La historia de Him es común en las guerras civiles: le eligieron el bando. Fue reclutado cuando una guerrilla que luchaba contra el corrupto Gobierno de Nol Lon llegó a su pueblo. Him acudió a una batalla tras otra hasta que huyó. Lo encontraron y amenazaron con matarlo si reincidía. Acabada la guerra, Him era afortunado: estaba en el bando ganador. Pero su huida no se había olvidado.

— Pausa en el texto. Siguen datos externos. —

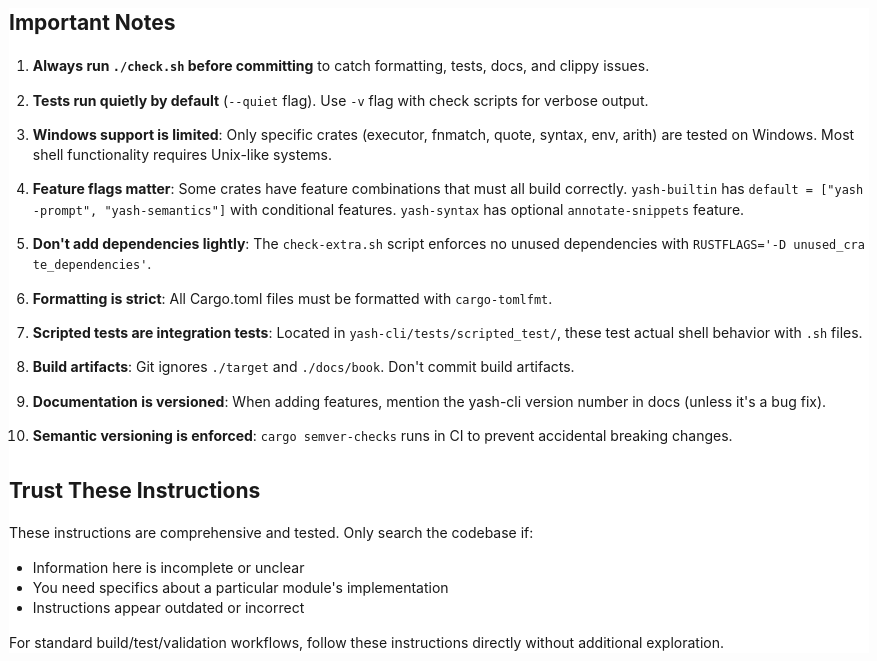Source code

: ## Important Notes

1. **Always run `./check.sh` before committing** to catch formatting, tests, docs, and clippy issues.

2. **Tests run quietly by default** (`--quiet` flag). Use `-v` flag with check scripts for verbose output.

3. **Windows support is limited**: Only specific crates (executor, fnmatch, quote, syntax, env, arith) are tested on Windows. Most shell functionality requires Unix-like systems.

4. **Feature flags matter**: Some crates have feature combinations that must all build correctly. `yash-builtin` has `default = ["yash-prompt", "yash-semantics"]` with conditional features. `yash-syntax` has optional `annotate-snippets` feature.

5. **Don't add dependencies lightly**: The `check-extra.sh` script enforces no unused dependencies with `RUSTFLAGS='-D unused_crate_dependencies'`.

6. **Formatting is strict**: All Cargo.toml files must be formatted with `cargo-tomlfmt`.

7. **Scripted tests are integration tests**: Located in `yash-cli/tests/scripted_test/`, these test actual shell behavior with `.sh` files.

8. **Build artifacts**: Git ignores `./target` and `./docs/book`. Don't commit build artifacts.

9. **Documentation is versioned**: When adding features, mention the yash-cli version number in docs (unless it's a bug fix).

10. **Semantic versioning is enforced**: `cargo semver-checks` runs in CI to prevent accidental breaking changes.

## Trust These Instructions

These instructions are comprehensive and tested. Only search the codebase if:
- Information here is incomplete or unclear
- You need specifics about a particular module's implementation
- Instructions appear outdated or incorrect

For standard build/test/validation workflows, follow these instructions directly without additional exploration.
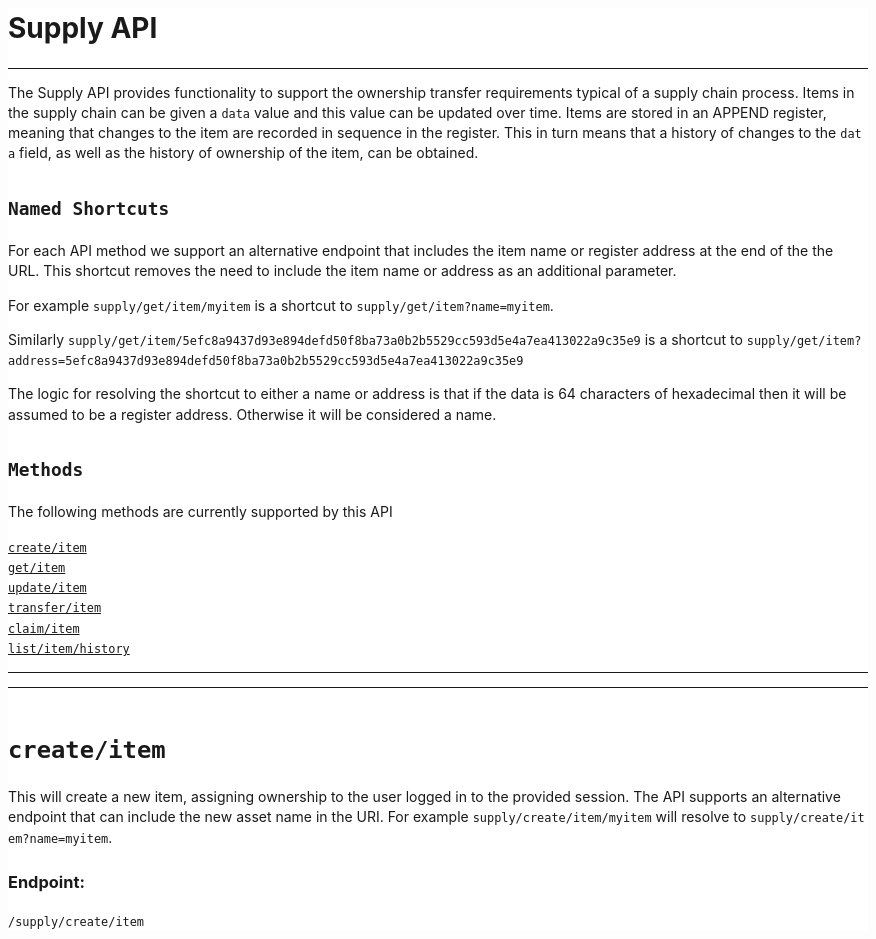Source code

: # Supply API
-----------------------------------

The Supply API provides functionality to support the ownership transfer requirements typical of a supply chain process. Items in the supply chain can be given a `data` value and this value can be updated over time.  Items are stored in an APPEND register, meaning that changes to the item are recorded in sequence in the register.  This in turn means that a history of changes to the `data` field, as well as the history of ownership of the item, can be obtained.  


## `Named Shortcuts`

For each API method we support an alternative endpoint that includes the item name or register address at the end of the the URL.  This shortcut removes the need to include the item name or address as an additional parameter.  

For example `supply/get/item/myitem` is a shortcut to `supply/get/item?name=myitem`.

Similarly `supply/get/item/5efc8a9437d93e894defd50f8ba73a0b2b5529cc593d5e4a7ea413022a9c35e9` is a shortcut to `supply/get/item?address=5efc8a9437d93e894defd50f8ba73a0b2b5529cc593d5e4a7ea413022a9c35e9`   

The logic for resolving the shortcut to either a name or address is that if the data is 64 characters of hexadecimal then it will be assumed to be a register address.  Otherwise it will be considered a name.  

## `Methods`

The following methods are currently supported by this API

[`create/item`](#createitem)   
[`get/item`](#getitem)   
[`update/item`](#updateitem)   
[`transfer/item`](#transferitem)   
[`claim/item`](#claimitem)   
[`list/item/history`](#listitemhistory)   



-----------------------------------
***

# `create/item`

This will create a new item, assigning ownership to the user logged in to the provided session.  The API supports an alternative endpoint that can include the new asset name in the URI.  For example `supply/create/item/myitem` will resolve to `supply/create/item?name=myitem`.   


### Endpoint:

`/supply/create/item`
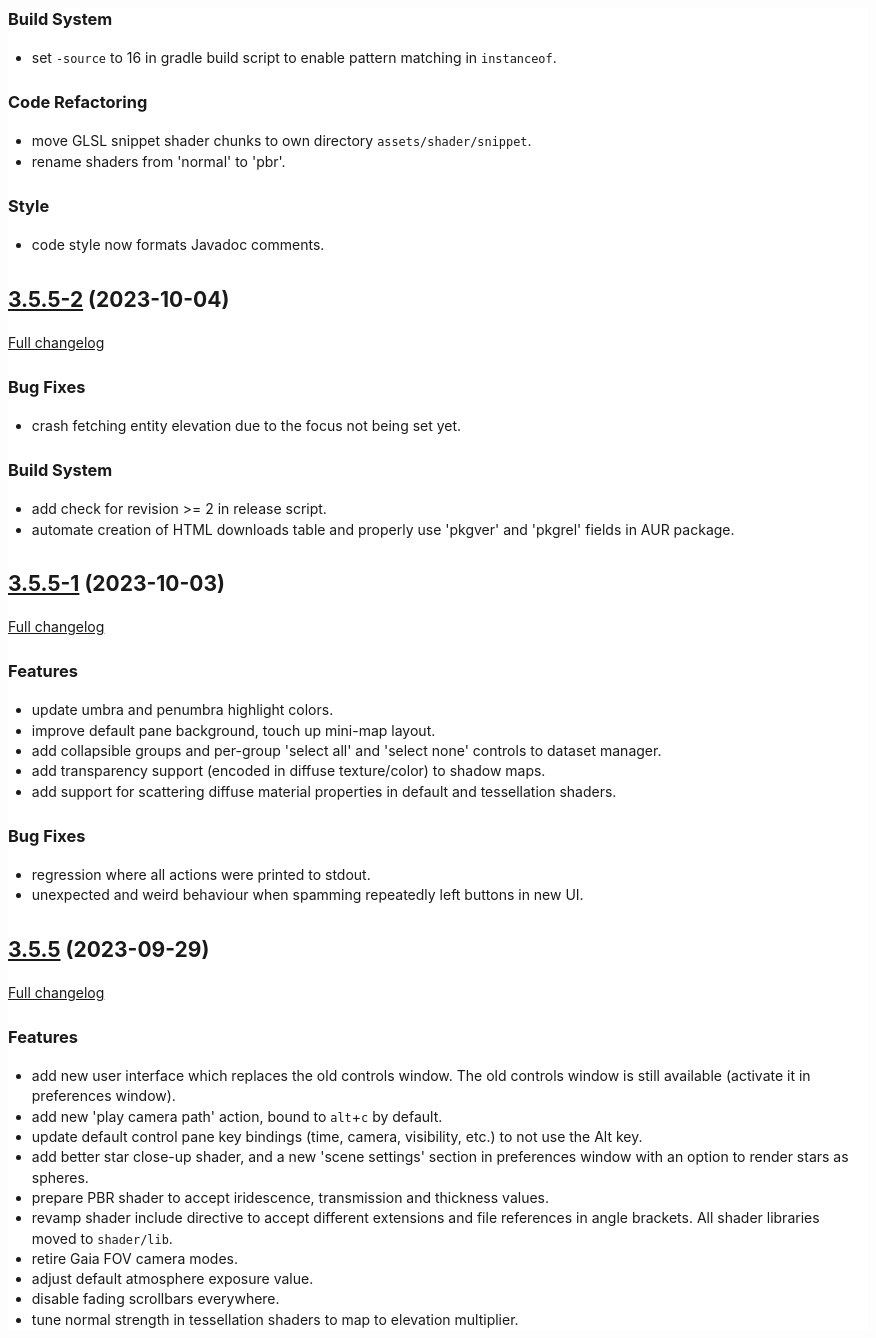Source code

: ### Build System
- set `-source` to 16 in gradle build script to enable pattern matching in `instanceof`.

### Code Refactoring
- move GLSL snippet shader chunks to own directory `assets/shader/snippet`. 
- rename shaders from 'normal' to 'pbr'.

### Style
- code style now formats Javadoc comments.

<a name="3.5.5-2"></a>
## [3.5.5-2](https://codeberg.org/gaiasky/gaiasky/tree/3.5.5-1) (2023-10-04)
[Full changelog](https://codeberg.org/gaiasky/gaiasky/compare/3.5.5-1...3.5.5-2)

### Bug Fixes
- crash fetching entity elevation due to the focus not being set yet. 

### Build System
- add check for revision >= 2 in release script. 
- automate creation of HTML downloads table and properly use 'pkgver' and 'pkgrel' fields in AUR package. 

<a name="3.5.5-1"></a>
## [3.5.5-1](https://codeberg.org/gaiasky/gaiasky/tree/3.5.5) (2023-10-03)
[Full changelog](https://codeberg.org/gaiasky/gaiasky/compare/3.5.5...3.5.5-1)

### Features
- update umbra and penumbra highlight colors.
- improve default pane background, touch up mini-map layout.
- add collapsible groups and per-group 'select all' and 'select none' controls to dataset manager. 
- add transparency support (encoded in diffuse texture/color) to shadow maps.
- add support for scattering diffuse material properties in default and tessellation shaders.

### Bug Fixes
- regression where all actions were printed to stdout. 
- unexpected and weird behaviour when spamming repeatedly left buttons in new UI. 

<a name="3.5.5"></a>
## [3.5.5](https://codeberg.org/gaiasky/gaiasky/tree/3.5.4-1) (2023-09-29)
[Full changelog](https://codeberg.org/gaiasky/gaiasky/compare/3.5.4-1...3.5.5)

### Features
- add new user interface which replaces the old controls window. The old controls window is still available (activate it in preferences window). 
- add new 'play camera path' action, bound to `alt`+`c` by default.
- update default control pane key bindings (time, camera, visibility, etc.) to not use the Alt key. 
- add better star close-up shader, and a new 'scene settings' section in preferences window with an option to render stars as spheres. 
- prepare PBR shader to accept iridescence, transmission and thickness values.
- revamp shader include directive to accept different extensions and file references in angle brackets. All shader libraries moved to `shader/lib`. 
- retire Gaia FOV camera modes. 
- adjust default atmosphere exposure value. 
- disable fading scrollbars everywhere. 
- tune normal strength in tessellation shaders to map to elevation multiplier.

"´Tienes un problema, lo verás cuando llegues al centro´, me dijo un jemer. Al llegar a S-21 me dieron palizas durante tres días", recuerda. Después le encargaron vigilar a presos. Al principio eran unos 50, pero en 1977 superaban ya los 600. El tránsito era febril: tras una media de tres a seis meses, eran llevados al campo de ejecución de Choeung Ek. Him era entonces conductor de los convoyes de la muerte: dos o tres a la semana, con una veintena de prisioneros. En Choeung Ek han sido desenterrados 9.000 cadáveres de 89 de las 121 fosas censadas. Un número indeterminado son obra de Him.

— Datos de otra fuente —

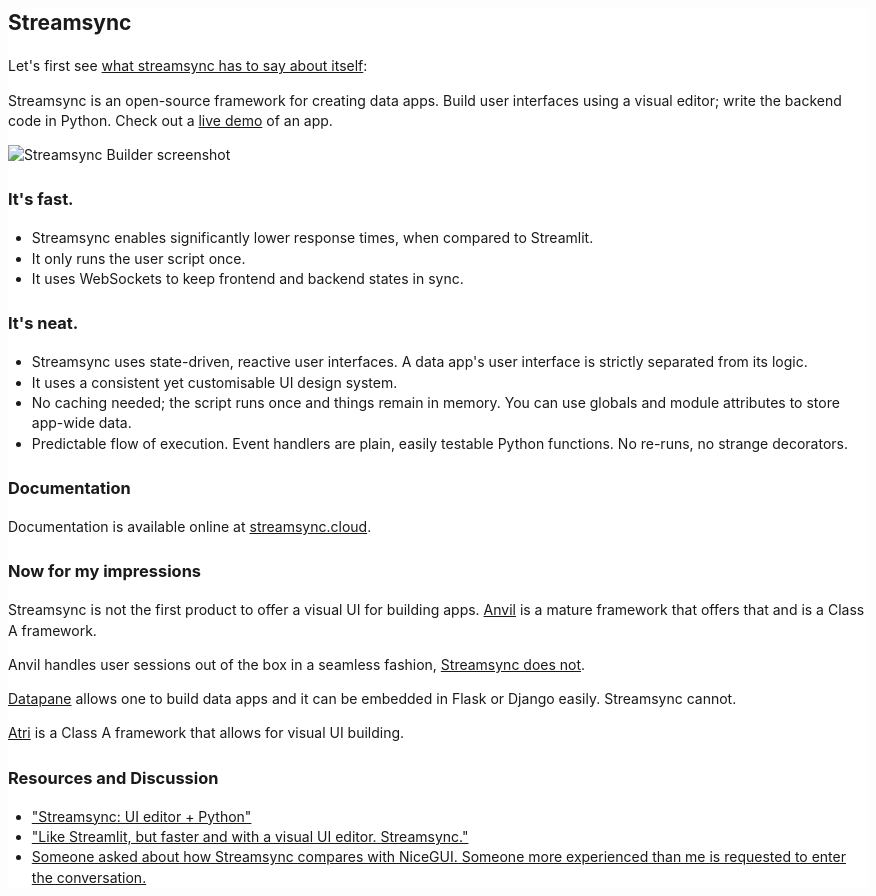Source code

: 
## Streamsync 

Let's first see [what streamsync has to say about itself](https://github.com/ramedina86/streamsync):


Streamsync is an open-source framework for creating data apps. Build user interfaces using a visual editor; write the backend code in Python. Check out a [live demo](https://hello.streamsync.cloud/) of an app.

![Streamsync Builder screenshot](https://raw.githubusercontent.com/ramedina86/streamsync/master/docs/docs/public/sc1.png)

### It's fast.

- Streamsync enables significantly lower response times, when compared to Streamlit.
- It only runs the user script once.
- It uses WebSockets to keep frontend and backend states in sync.

### It's neat.

- Streamsync uses state-driven, reactive user interfaces. A data app's user interface is strictly separated from its logic.
- It uses a consistent yet customisable UI design system.
- No caching needed; the script runs once and things remain in memory. You can use globals and module attributes to store app-wide data.
- Predictable flow of execution. Event handlers are plain, easily testable Python functions. No re-runs, no strange decorators.

### Documentation

Documentation is available online at [streamsync.cloud](https://streamsync.cloud).

### Now for my impressions

Streamsync is not the first product to offer a visual UI for building apps. [Anvil](https://anvil.works) is a mature framework that offers that and is a Class A framework.

Anvil handles user sessions out of the box in a seamless fashion, [Streamsync does not](https://www.reddit.com/r/Python/comments/135i584/comment/jim5ptr/?utm_source=share&utm_medium=web2x&context=3). 

[Datapane](https://docs.datapane.com) allows one to build data apps and it can be embedded in Flask or Django easily. Streamsync cannot. 

[Atri](https://metaperl.github.io/pure-python-web-development/class-a.html#atri) is a Class A framework that allows for visual UI building. 

### Resources and Discussion

* ["Streamsync: UI editor + Python"](https://www.reddit.com/r/Python/comments/135i584/streamsync_ui_editor_python/)
* ["Like Streamlit, but faster and with a visual UI editor. Streamsync."](https://medium.com/@ramiromedina/streamsync-like-streamlit-but-faster-and-with-a-visual-ui-editor-9f98ad17adf)
* [Someone asked about how Streamsync compares with NiceGUI. Someone more experienced than me is requested to enter the conversation.](https://www.reddit.com/r/nicegui/comments/136jj4u/someone_asked_about_how_streamsync_compares_with/)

"Un día, Duch me preguntó que a cuántos era capaz de matar. ´A mil´, contesté sin dudar. ´¿Solo a mil?´, dijo. Me cabreé mucho. ´No, mataré a más de mil´, respondí. En el primer viaje tuve miedo, pero temía más a Duch ", explica. El equipo de ejecución lo formaban 10 personas, cada uno con su función: niños, mujeres u hombres. Los camiones salían a medianoche, después de informar a los prisioneros de que iban a ser liberados.

"Les bajábamos del camión, les atábamos las manos a la espalda, les vendábamos los ojos y les arrodillábamos en paralelo a la fosa. Muchos me imploraban que no les matara. Yo me colocaba detrás y les daba un golpe en el cuello con una azada. A veces eran necesarios dos. Un compañero les acababa de degollar con un cuchillo", cuenta.

Del apenas metro y medio de Him destacan sus manos, gigantes, nervudas, castigadas por la tierra. Con los vietnamitas cerca, Him se enteró de que Duch había matado a varios verdugos. Pensó que quería eliminar testigos y huyó a su pueblo. "Mi familia lo sabe, pero nunca hablamos de eso. Tardé muchos años en desvelárselo a mi mujer. No dijo nada. No sé si comprendió mis razones. Mi hijos tampoco preguntan".

"Olor a sangre"

Solo la cúpula de los jemeres será juzgada, no los cargos intermedios ni guardias. Se entiende que solo cumplían órdenes. " Duch me obligó a matar. Hice cosas que no podré olvidar en mi vida. Aún recuerdo el olor a sangre tras las matanzas. Que le condenen. No lo haría de nuevo, preferiría que me mataran. Me ha arruinado el karma. Desde entonces me esfuerzo en mejorarlo con buenas obras", afirma.

Him simboliza las dificultades de la reconciliación de la sociedad camboyana. ¿Fue una víctima o un verdugo? ¿Esos campesinos desheredados y analfabetos merecen lástima o, en cambio, repudio? ¿Fue inducida su violencia? Si Him no hubiera matado a miles, sus nueve hijos no existirían.

Al despedirme, Him Huy insiste en que contrate a su hijo para conducirme a la ciudad. Cuando me niego, sugiere a mi intérprete que me amenace con violencia para convencerme.